Au cours d'entretiens avec son patient, il constate cependant que ce dernier raconte sa tumeur avec un grand détachement, comme s'il était spectateur du drame qu'il a frappé.
Ce désengagement émotionnel explique l'incapacité d'Elliot à prendre des décisions dans la vie réelle, malgré une bonne compréhension des situations sociales.
Plus tard Damasio a exploré le lien entre fonction et structure neuronale. Il a découvert l'existence du cortex cingulaire antérieur dans la zone limbique du cerveau régissant l'expression des émotions qui interagit de manière étroite avec les zones de l'attention et du raisonnement et "constitue la source mobilisatrice aussi bien des activités externes (mouvements du corps) que des activités internes (vie mentale, raisonnement)."

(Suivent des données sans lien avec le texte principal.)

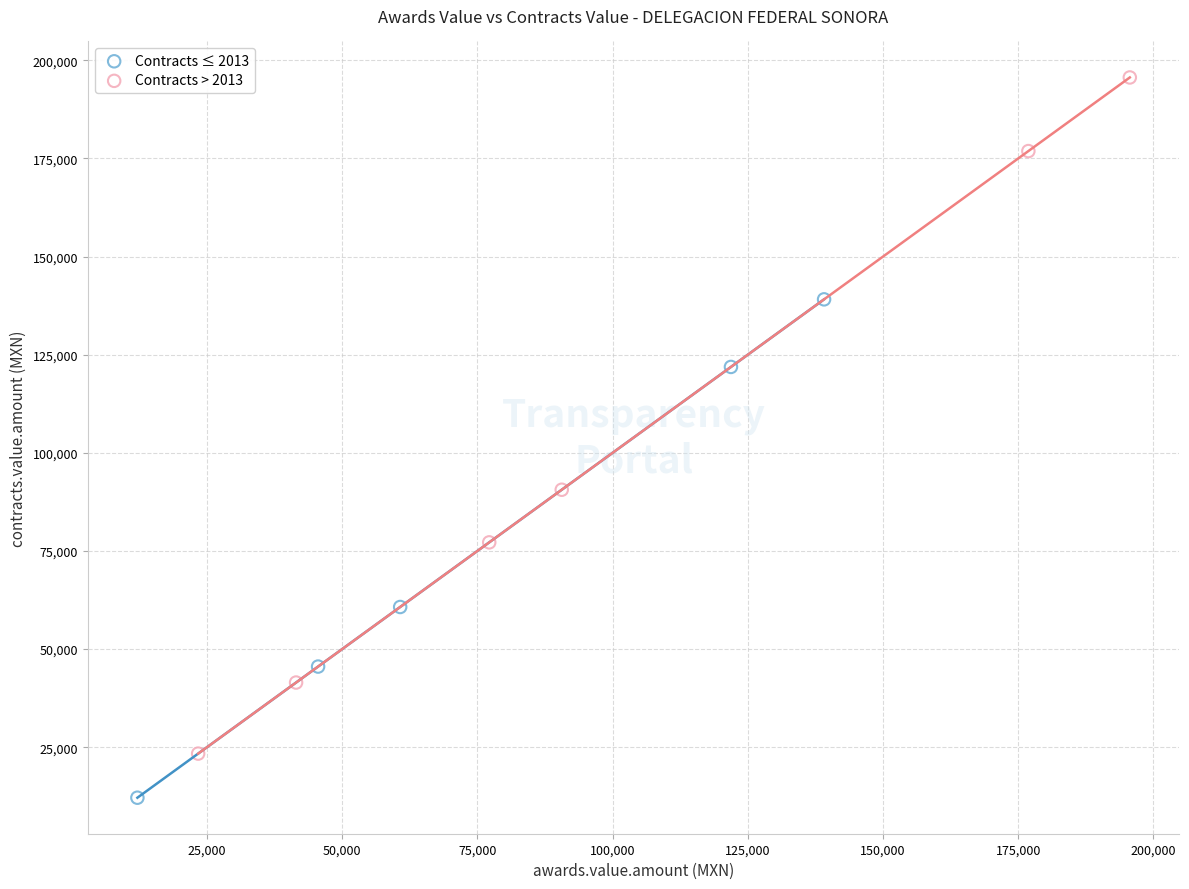

Which series has the widest spread of Y values?

Contracts > 2013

Dans la tradition Bouddhiste, on apporte une attention égale aux émotions et à la sagesse.
Par exemple, dans la technique de la compassion, les deux sont intrinsèquement connectées : on génère l'envie d'agir pour soi-même et les autres avant de trouver une solution à ses problèmes.   

Grand pratiquant de compassion, Matthieu Ricard parle d'une envie d'agir sans limite. Curieusement ce sont les mêmes réseaux neuronaux impliqués dans la compassion et la résolution de problèmes de mathématiques. Faut-il être ému par les chiffres pour développer la bosse des maths ?




Ce qui n'est pas rationnel n'est pas irrationnel 

Godel était persuadé que rien ne pouvait se produire sans raison.
"Nous sommes des téléologues intuitifs. Tout comme nos propres projets et objets sont conçus dans un but précis, nous sommes enclins à penser que la complexité du monde vivant a également une finalité. Nous sommes donc réceptifs au créationnisme, à l'astrologie, à la synchronicité et à la croyance mystique selon laquelle tout arrive pour une raison."
Cette part d'inconnu est souvent l'objet de croyances cultivées dans la zone mythologique de nos cerveaux. Il est tentant de réconcilier cette zone avec notre mentalité réaliste. C'est le terreau des pseudo-sciences qui veulent expliquer les théories sur les nutriments ou les forces invisibles. Je suis moi-même tombée dans le panneau quand je tissais des liens entre Prana Yogi et énergie chimique électrique du système nerveux - Energie es-tu là?. 
Mais on peut parfaitement croire en Dieu sans être irrationnel : tant qu'il reste dans notre zone mythologique.
Si on en croit Elizabeth Blackburn,  Prix Nobel de Médecine en 2009 c'est même très rationnel de cultiver une vie spirituelle : croire en une force divine serait associé à moins de stress et des télomères - extrémités des chromosomes - qui vieillissent moins vite.

A l'école Sadhana, on joue des mantras inspirés de la religion hindouiste.
J'ai découvert la tradition des Kirtan lors de mon voyage en Inde. J'ai été transportée par cette pratique et j'observe que mes élèves n'y sont pas non plus insensibles.
Contrairement aux postures et à la respiration, je ne cherche pas à l'expliquer. C'est ma zone mythologique et celle des élèves qui veulent la partager. Peut-être que Kurt se serait mieux porté s'il avait lui-même fait cette distinction.